Godsell’s architecture, if you are unfamiliar with it, is an architecture of object-making and the RMIT Design Hub is his biggest and most rigorous to date: a frosted ice-block of some 16,000 sand-blasted glass disks inside a frame of steel rings, standing on an axis with the Australian War Memorial on St Kilda Road, the two diametrically opposed in styles, and created as a centre for postgraduate education and research in design.

The sand-blasted glass disks wrapping the cube work as a ‘smart skin’ to help control the building’s temperature and light levels, rotating and tracking the movement of the sun throughout the day. When it rains the disks become transparent, adding further dimension to the dynamic nature of its skin. It has, also, the capacity to be backlit and rear-projected, transforming it into one, giant digital billboard. And it is capable of being updated for new solar technologies as and when they are developed.

The drama outside extends inside, where Godsell’s relentless pursuit and exploration of purity of line and materials is expressed as a near- monochromatic palette of galvanised steel grating, mesh screens, white walls, black rubber floors and concrete, in an impressive sequence of flexible spaces, ramps and stairs.

For me, I wish Design Hub were taller, for at skyscraper height it would be truly remarkable, with its nebulous skin all but vanishing into the clouds.
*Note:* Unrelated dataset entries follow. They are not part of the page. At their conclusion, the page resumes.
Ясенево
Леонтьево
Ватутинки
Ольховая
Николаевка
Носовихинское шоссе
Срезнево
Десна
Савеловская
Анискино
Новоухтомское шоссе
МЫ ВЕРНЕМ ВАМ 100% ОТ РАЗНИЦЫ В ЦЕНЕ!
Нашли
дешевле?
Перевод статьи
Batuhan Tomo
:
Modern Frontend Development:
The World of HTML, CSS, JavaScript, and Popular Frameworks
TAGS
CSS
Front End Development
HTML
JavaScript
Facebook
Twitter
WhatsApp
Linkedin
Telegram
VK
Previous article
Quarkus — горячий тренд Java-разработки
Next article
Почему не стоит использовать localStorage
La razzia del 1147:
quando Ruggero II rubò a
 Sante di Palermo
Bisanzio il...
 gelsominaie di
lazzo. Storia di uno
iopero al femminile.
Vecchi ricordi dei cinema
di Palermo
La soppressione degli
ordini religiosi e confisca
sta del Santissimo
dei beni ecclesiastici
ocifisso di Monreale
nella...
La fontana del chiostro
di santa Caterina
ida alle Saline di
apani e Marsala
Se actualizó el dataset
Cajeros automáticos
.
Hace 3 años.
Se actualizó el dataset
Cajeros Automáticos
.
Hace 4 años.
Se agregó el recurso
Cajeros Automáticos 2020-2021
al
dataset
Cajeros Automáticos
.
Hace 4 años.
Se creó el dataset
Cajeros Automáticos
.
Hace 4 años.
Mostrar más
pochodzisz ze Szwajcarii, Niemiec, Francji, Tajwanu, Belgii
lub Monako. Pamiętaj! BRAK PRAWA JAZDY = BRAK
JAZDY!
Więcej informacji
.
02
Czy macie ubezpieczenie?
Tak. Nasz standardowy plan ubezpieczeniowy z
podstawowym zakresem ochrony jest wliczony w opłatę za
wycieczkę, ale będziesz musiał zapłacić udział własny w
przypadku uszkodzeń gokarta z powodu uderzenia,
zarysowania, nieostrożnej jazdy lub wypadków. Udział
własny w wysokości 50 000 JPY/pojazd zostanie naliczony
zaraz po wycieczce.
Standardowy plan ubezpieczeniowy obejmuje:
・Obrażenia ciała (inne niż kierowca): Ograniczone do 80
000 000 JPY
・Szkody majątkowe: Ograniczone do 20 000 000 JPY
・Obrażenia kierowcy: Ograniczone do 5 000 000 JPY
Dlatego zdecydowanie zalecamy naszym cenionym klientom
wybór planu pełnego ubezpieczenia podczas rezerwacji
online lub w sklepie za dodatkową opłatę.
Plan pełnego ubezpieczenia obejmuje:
This special issue is a departure for AR – for the first time we want to give our readers an opportunity to see a selected list of projects, side by side, from the hand of a single architect. Sean Godsell, it seemed to me, was the ideal architect to launch this idea. He is nothing if not single-minded. Determined and resolute, his buildings, particularly his rural and coastal houses – each a muscular structural performance, hidden behind veils of rusted steel lattice, sliding panels and remote controlled operable screens – work hard to manipulate enclosure and views, experiences of verticality and horizontality, control of temperature and air movement, light and shadow. “I like simple form and I like understatement,” he has said. “I don’t like figurative buildings and I don’t like allegory in architecture and I don’t like expressionism.”

Nic Dowse, graduate architect and urban beekeeper, has contributed an essay on Godsell’s exploration of the verandah as a pivotal influence on his work, its history in the harsh Australian condition and its role in traditional Japanese architecture. (Read also his incisive review of Godsell’s MPavilion at assemblepapers.com.au).

Godsell too has written an essay, ‘Thinking, Making’, offering insight into a way of working and a way of making architecture. For the four projects featured, Godsell himself provides the words to best describe each of these projects, alongside photographs by Earl Carter and Godsell’s own exquisite sketches and working drawings.

As I said earlier, this idea takes AR in a new direction. I hope you enjoy it.